_Work instructions_
If a line in the records below contains "give", copy that line.

◆ ◆ ◆ ◆ ◆ ◆ ◆

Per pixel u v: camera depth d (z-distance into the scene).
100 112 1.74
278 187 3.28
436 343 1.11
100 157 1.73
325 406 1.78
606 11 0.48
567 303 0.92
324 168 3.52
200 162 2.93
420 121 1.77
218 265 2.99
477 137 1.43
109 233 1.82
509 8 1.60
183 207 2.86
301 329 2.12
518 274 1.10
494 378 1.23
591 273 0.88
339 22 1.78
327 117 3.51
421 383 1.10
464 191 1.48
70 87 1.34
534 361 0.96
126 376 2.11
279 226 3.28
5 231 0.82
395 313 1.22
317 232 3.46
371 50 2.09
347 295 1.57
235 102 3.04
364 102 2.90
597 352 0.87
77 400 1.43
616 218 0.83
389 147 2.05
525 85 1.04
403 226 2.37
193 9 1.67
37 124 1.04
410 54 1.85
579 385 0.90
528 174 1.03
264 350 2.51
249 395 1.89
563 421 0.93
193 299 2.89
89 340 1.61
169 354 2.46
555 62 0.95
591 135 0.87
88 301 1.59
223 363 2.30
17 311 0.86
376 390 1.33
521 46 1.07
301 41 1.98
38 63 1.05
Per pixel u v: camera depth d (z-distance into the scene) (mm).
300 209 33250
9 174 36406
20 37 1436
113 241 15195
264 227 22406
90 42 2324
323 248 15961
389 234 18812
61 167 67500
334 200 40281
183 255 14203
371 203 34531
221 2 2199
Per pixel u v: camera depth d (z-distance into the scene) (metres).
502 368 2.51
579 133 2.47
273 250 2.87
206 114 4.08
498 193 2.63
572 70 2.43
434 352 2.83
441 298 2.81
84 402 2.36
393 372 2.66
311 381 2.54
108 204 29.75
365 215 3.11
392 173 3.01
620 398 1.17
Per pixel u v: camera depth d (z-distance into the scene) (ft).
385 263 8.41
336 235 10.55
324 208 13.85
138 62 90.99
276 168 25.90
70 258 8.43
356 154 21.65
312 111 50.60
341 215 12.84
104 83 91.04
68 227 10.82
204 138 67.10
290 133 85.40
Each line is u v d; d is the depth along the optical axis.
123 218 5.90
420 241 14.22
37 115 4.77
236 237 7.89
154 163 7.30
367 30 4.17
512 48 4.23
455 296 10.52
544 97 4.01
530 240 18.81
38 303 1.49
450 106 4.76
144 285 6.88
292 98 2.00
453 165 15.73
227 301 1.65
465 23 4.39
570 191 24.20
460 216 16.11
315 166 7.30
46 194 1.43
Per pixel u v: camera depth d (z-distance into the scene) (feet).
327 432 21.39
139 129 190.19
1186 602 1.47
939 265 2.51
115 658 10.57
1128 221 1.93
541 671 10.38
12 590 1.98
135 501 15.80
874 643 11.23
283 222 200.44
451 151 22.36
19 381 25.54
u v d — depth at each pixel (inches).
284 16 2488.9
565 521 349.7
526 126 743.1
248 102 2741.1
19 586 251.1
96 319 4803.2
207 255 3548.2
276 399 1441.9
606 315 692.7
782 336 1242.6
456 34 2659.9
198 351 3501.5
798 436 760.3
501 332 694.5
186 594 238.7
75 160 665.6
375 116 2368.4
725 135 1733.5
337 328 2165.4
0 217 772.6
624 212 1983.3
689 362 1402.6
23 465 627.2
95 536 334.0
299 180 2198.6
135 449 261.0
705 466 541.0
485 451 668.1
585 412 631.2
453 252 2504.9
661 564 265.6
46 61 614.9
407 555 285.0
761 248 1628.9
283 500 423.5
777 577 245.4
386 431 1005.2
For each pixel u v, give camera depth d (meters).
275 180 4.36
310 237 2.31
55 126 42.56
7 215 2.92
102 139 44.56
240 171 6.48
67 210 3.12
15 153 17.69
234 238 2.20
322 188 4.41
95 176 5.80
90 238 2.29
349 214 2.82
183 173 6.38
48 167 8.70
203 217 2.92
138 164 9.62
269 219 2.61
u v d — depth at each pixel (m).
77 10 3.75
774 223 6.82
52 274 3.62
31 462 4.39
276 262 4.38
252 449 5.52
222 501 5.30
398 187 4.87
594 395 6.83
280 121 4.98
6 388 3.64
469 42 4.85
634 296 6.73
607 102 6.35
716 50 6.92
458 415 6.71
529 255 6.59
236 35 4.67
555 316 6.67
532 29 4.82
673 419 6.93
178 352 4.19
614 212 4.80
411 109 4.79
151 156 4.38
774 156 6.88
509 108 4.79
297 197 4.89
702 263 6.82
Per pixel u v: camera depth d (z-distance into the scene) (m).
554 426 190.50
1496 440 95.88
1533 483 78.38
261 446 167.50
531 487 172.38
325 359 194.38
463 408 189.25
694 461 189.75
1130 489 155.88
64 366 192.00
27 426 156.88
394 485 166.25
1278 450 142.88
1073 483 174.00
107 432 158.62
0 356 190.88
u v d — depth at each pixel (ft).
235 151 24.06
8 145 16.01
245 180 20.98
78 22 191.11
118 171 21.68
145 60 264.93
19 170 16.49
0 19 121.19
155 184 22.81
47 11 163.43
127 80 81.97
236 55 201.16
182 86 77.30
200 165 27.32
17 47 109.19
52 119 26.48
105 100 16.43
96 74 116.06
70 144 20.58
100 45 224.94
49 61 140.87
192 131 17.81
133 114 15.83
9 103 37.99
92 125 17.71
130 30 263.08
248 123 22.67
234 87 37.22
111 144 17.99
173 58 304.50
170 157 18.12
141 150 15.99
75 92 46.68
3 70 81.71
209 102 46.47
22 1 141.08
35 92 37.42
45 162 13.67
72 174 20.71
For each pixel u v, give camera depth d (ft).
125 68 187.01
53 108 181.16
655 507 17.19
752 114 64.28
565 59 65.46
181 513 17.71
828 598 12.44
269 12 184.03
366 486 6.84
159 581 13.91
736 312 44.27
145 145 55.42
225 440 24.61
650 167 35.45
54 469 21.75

◆ ◆ ◆ ◆ ◆ ◆ ◆

_Solution to this problem_
For each pixel u v, give camera depth d (meters).
For each pixel u v, give camera depth d (ft).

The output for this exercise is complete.